● AIM OF THE EXERCISE
In the material below, the required lines run from the one containing "159: (243, 386)" through the one containing "229: (99, 508)". Copy those lines exactly, ends included, and nothing else.

◆ ◆ ◆ ◆ ◆ ◆ ◆

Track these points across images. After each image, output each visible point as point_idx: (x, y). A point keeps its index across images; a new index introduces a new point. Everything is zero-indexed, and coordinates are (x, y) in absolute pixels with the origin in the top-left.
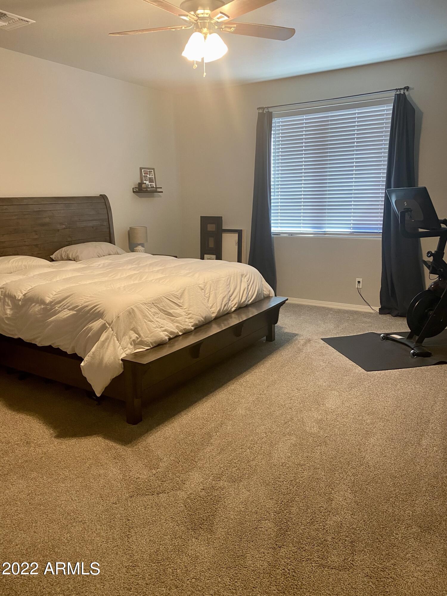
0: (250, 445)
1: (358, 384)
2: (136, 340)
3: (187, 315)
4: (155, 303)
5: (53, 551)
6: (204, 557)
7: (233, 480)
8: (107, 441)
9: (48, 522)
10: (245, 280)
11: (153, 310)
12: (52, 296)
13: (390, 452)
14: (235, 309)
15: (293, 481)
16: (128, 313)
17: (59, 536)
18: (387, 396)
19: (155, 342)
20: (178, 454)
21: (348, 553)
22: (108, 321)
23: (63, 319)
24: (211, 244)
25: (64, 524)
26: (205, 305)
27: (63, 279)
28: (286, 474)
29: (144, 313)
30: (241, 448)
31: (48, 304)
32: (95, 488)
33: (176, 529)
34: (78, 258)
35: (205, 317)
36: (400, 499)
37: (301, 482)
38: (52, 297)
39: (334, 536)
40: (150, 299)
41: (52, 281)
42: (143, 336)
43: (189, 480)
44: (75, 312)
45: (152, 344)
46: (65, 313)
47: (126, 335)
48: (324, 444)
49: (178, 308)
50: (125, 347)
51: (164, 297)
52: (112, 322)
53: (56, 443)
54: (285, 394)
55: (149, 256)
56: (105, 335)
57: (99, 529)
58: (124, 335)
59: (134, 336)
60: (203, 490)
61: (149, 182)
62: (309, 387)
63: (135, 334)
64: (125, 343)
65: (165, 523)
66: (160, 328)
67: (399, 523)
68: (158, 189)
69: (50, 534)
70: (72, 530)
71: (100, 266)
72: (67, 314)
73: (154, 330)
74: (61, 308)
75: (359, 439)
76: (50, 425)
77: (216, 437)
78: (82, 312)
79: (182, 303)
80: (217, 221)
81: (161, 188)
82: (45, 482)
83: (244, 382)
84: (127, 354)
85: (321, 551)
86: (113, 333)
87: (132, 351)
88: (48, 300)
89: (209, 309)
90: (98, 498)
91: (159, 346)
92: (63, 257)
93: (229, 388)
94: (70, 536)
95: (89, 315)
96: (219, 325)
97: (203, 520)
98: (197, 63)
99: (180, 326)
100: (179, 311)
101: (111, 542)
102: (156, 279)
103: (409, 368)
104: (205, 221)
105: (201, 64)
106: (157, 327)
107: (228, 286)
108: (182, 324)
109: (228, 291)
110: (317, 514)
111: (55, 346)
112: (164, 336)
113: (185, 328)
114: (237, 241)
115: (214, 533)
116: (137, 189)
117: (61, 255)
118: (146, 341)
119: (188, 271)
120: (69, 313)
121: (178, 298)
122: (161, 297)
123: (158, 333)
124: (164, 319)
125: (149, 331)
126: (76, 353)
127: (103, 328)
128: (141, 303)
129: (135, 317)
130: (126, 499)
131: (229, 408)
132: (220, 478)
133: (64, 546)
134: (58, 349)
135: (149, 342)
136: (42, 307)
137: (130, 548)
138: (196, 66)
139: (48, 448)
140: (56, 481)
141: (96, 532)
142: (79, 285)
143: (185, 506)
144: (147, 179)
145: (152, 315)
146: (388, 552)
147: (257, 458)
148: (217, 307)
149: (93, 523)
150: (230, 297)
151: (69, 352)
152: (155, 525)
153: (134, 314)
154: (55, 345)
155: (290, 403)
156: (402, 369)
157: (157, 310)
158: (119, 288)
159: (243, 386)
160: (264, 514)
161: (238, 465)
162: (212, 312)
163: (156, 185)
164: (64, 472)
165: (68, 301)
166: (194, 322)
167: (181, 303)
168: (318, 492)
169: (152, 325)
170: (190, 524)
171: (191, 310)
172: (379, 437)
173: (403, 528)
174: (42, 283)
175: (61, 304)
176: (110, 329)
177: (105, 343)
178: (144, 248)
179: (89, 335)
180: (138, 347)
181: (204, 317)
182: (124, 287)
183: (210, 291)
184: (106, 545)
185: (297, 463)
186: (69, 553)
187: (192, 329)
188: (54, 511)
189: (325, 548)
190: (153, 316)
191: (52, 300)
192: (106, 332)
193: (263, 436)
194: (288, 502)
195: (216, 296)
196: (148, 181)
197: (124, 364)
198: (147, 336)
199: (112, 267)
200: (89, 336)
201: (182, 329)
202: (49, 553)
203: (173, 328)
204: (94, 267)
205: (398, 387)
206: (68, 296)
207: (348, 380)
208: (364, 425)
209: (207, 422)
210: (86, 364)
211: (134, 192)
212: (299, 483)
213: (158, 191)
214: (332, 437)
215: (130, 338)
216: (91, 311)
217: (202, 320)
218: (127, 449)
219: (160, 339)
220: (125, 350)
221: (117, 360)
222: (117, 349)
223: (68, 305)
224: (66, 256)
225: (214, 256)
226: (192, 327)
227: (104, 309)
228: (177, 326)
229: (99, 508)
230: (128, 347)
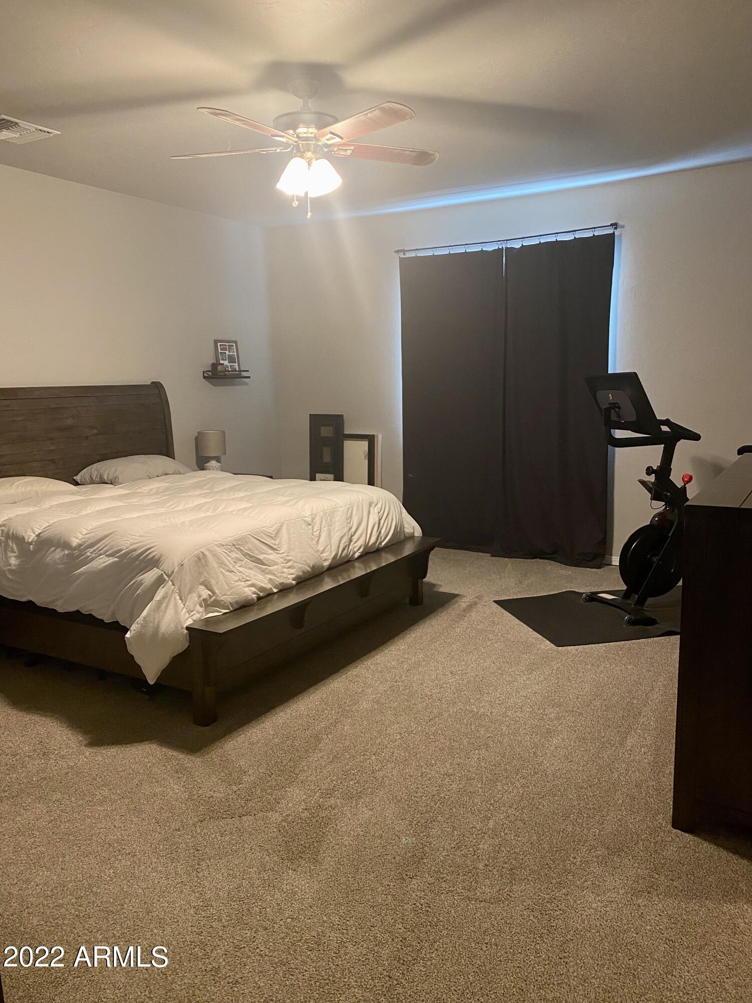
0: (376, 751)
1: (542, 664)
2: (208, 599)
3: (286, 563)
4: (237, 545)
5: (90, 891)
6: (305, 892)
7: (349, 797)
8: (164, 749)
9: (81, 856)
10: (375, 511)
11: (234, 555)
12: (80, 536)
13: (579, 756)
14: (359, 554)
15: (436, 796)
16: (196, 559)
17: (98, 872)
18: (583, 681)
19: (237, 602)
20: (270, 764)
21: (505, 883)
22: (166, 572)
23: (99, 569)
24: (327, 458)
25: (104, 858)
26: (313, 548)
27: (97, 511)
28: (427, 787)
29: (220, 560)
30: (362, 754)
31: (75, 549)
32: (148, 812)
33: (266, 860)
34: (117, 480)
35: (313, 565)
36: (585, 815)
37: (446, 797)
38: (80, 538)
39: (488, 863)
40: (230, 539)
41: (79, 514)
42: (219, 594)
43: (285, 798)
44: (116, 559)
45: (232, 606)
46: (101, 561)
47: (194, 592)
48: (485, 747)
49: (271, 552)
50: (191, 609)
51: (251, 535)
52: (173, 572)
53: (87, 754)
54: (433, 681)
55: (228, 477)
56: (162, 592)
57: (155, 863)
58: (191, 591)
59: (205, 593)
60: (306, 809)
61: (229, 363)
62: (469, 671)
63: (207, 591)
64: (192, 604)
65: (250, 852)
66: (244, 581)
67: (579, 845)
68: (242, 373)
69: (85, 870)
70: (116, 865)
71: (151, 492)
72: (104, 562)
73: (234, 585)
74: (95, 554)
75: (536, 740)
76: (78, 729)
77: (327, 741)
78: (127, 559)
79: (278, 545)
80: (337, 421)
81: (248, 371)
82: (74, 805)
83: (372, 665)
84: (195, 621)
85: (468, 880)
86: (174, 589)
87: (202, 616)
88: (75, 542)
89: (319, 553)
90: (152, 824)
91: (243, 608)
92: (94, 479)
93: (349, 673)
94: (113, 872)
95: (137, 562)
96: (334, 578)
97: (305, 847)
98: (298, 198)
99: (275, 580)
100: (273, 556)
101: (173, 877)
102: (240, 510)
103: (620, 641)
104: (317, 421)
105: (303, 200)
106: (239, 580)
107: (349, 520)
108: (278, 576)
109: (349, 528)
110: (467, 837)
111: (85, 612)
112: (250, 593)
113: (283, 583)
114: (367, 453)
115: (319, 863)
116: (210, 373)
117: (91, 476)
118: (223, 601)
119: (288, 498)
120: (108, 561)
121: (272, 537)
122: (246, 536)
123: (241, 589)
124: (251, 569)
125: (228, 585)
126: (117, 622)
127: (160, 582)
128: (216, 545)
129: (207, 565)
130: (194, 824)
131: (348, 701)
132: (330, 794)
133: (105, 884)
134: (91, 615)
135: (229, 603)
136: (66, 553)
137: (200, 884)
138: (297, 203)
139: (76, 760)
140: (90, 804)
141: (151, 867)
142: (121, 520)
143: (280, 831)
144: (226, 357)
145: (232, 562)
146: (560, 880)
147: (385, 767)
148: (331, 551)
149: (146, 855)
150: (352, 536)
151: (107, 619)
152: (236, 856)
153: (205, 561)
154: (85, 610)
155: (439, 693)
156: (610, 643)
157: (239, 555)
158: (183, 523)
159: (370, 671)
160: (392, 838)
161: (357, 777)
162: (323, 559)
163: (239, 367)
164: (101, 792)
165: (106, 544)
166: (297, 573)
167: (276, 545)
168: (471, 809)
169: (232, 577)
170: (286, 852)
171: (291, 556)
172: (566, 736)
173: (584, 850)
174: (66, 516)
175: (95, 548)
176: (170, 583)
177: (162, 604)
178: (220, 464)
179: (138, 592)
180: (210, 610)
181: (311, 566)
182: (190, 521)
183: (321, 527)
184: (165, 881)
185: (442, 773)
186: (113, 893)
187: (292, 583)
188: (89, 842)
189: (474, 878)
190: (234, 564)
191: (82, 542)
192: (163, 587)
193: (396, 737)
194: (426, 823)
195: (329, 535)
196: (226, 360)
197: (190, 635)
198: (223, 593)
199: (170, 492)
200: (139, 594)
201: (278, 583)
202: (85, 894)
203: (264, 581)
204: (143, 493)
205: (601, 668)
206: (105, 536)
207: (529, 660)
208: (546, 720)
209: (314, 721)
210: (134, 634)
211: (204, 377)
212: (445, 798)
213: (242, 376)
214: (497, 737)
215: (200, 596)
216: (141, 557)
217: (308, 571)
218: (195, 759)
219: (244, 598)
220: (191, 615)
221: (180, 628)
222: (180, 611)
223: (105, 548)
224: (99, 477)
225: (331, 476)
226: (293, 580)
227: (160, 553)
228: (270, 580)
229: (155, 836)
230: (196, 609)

◆ ◆ ◆ ◆ ◆ ◆ ◆

● WRITTEN SOLUTION
159: (243, 386)
160: (264, 514)
161: (238, 465)
162: (212, 312)
163: (156, 185)
164: (64, 472)
165: (68, 301)
166: (194, 322)
167: (181, 303)
168: (318, 492)
169: (152, 325)
170: (190, 524)
171: (191, 310)
172: (379, 437)
173: (403, 528)
174: (42, 283)
175: (61, 304)
176: (110, 329)
177: (105, 343)
178: (144, 248)
179: (89, 335)
180: (138, 347)
181: (204, 317)
182: (124, 287)
183: (210, 291)
184: (106, 545)
185: (297, 463)
186: (69, 553)
187: (192, 329)
188: (54, 511)
189: (325, 548)
190: (153, 316)
191: (52, 300)
192: (106, 332)
193: (263, 436)
194: (288, 502)
195: (216, 296)
196: (148, 181)
197: (124, 364)
198: (147, 336)
199: (112, 267)
200: (89, 336)
201: (182, 329)
202: (49, 553)
203: (173, 328)
204: (94, 267)
205: (398, 387)
206: (68, 296)
207: (348, 380)
208: (364, 425)
209: (207, 422)
210: (86, 364)
211: (134, 192)
212: (299, 483)
213: (158, 191)
214: (332, 437)
215: (130, 338)
216: (91, 311)
217: (202, 320)
218: (127, 449)
219: (160, 339)
220: (125, 350)
221: (117, 360)
222: (117, 349)
223: (68, 305)
224: (66, 256)
225: (214, 256)
226: (192, 327)
227: (104, 309)
228: (177, 326)
229: (99, 508)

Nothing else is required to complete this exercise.